**Required action:** Copy the lines below verbatim, but only from the line containing "사업자등록번호 : 401-54-00360" through the end of the data.

**Information provided:**
· · · · ·
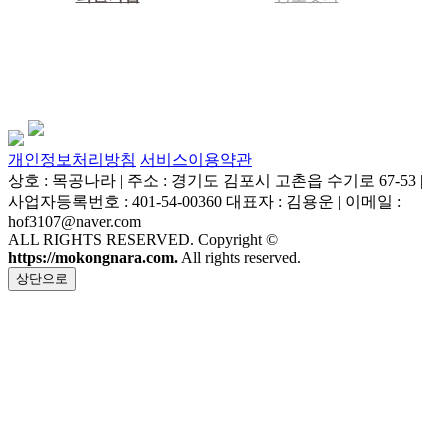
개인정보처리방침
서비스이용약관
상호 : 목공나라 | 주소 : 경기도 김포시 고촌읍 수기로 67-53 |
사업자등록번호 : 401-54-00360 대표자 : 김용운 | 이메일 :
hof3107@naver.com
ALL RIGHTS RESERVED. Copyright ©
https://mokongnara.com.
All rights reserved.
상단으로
· · · · ·
**Exercise solution:**
사업자등록번호 : 401-54-00360 대표자 : 김용운 | 이메일 :
hof3107@naver.com
ALL RIGHTS RESERVED. Copyright ©
https://mokongnara.com.
All rights reserved.
상단으로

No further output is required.